Willie Mays, Christopher Walken & the Next Napa Valley


Willie Mays was the National League’s Rookie of the Year in 1951. Though Jackie Robinson had received the same honor in 1947, winning the award as black man then still required an especially impressive level of performance. In 1954, Mays returned to the MLB after missing a year due to military service. He hit .345, homered 41 times, led the league in triples, and was voted MVP. That same year, he wowed the country with an over-the-shoulder catch, whirl, and throw, 420 feet from home plate during the World Series.

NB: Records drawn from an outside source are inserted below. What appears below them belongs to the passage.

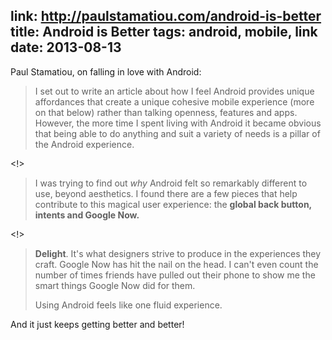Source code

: link: http://paulstamatiou.com/android-is-better
title: Android is Better
tags: android, mobile, link
date: 2013-08-13
---

Paul Stamatiou, on falling in love with Android:

> I set out to write an article about how I feel Android provides unique
> affordances that create a unique cohesive mobile experience (more on that
> below) rather than talking openness, features and apps. However, the more
> time I spent living with Android it became obvious that being able to do
> anything and suit a variety of needs is a pillar of the Android experience.

<!> 

> I was trying to find out *why* Android felt so remarkably different to use,
> beyond aesthetics. I found there are a few pieces that help contribute to
> this magical user experience: the **global back button, intents and
> Google Now.**

<!> 

> **Delight**. It's what designers strive to produce in the experiences they
> craft. Google Now has hit the nail on the head. I can't even count the
> number of times friends have pulled out their phone to show me the smart
> things Google Now did for them.
>
> Using Android feels like one fluid experience.

And it just keeps getting better and better!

Mays retired in 1973 with a lifetime batting average of .302. Despite having missed 1953 entirely, he’d amassed 660 home runs, 523 doubles, and 331 stolen bases. I watched a lot of baseball in the decade that followed. And I can’t count the number of times some broadcaster or baseball writer dubbed a rookie “the next Willie Mays.” None of them were. 

How could anyone have been the next Willie Mays? Even if they somehow matched his stats—and not even Ken Griffey Jr. did—they still wouldn’t have been Willie Mays. They wouldn’t employ his distinctive basket-catch in the outfield. They wouldn’t be known for playing stickball with kids in the street after games. They probably wouldn’t have a song written about them either.

Time and time again, I see headlines touting some wine region as “the next Napa Valley.” That makes no more sense than suggesting a ballplayer is the next Willie Mays. The wine world, including those regions, will be better if we stop making such suggestions.

I get it. Napa Valley is famous for great Cabernet Sauvignon. Other regions aspire to that. But, no matter how good their wine and how renowned their AVA becomes, they will never be Napa Valley. Because they are a different place with different soils, topography, and mesoclimates. Even if they hire winemakers from Napa Valley, and some do, the region can’t be Napa Valley.

People use “the next Napa Valley” as shorthand for a place which they think may develop a stellar reputation for Cabernet Sauvignon and will be able to those wines for high prices. Regions may have those goals, and even achieve them, but the comparison is lazy. It is also unhelpful.

Why compare oneself to something one can never be? Not until California wineries stopped selling “Claret” and “Chablis” did they begin to really make a name for themselves. Bands can make a living playing covers, but they never become huge unless they succeed with songs uniquely their own.

Even if a region successfully recreated almost everything about Napa Valley, they’d still come up short when it comes to sales. Christopher Walken is an actor beloved for his unconventional appearance and the entirely unique tone and cadence of his speech. He was once asked how he gets roles, given how unconventional he is,. He answered, “Sometimes, they’re looking for a Christopher Walken-type and I happen to be the very best at that.” If someone wants a Walken-type, they hire Walken. If someone wants a Napa Valley-style wine, 95% of the time they will order wine from Napa Valley.

As good as Napa Valley is, and that’s very, very good, it is not without problems and detractors too. Some people buy into the stereotype that all its wines are over-ripe, over-oaked, and lack distinctiveness. It’s an agricultural monoculture and dominated by a single variety. It’s expensive to live and travel in. I could go on.

Any region which paints itself as the new Napa Valley is claiming not just epic status for Cabernet Sauvignon, but also Napa Valley’s baggage. Thus “the next Napa Valley” is a poor phrase for headline writers to use. It leaves much to personal interpretation and may lose readers before they even read the first paragraph.

There are many reasons we should not use the phrase “the next Napa Valley.” I can’t think of a single, beneficial reason for doing so. So let’s be the next David Copperfield and make it disappear.

And let’s also wish Willie Mays a happy 88th birthday today!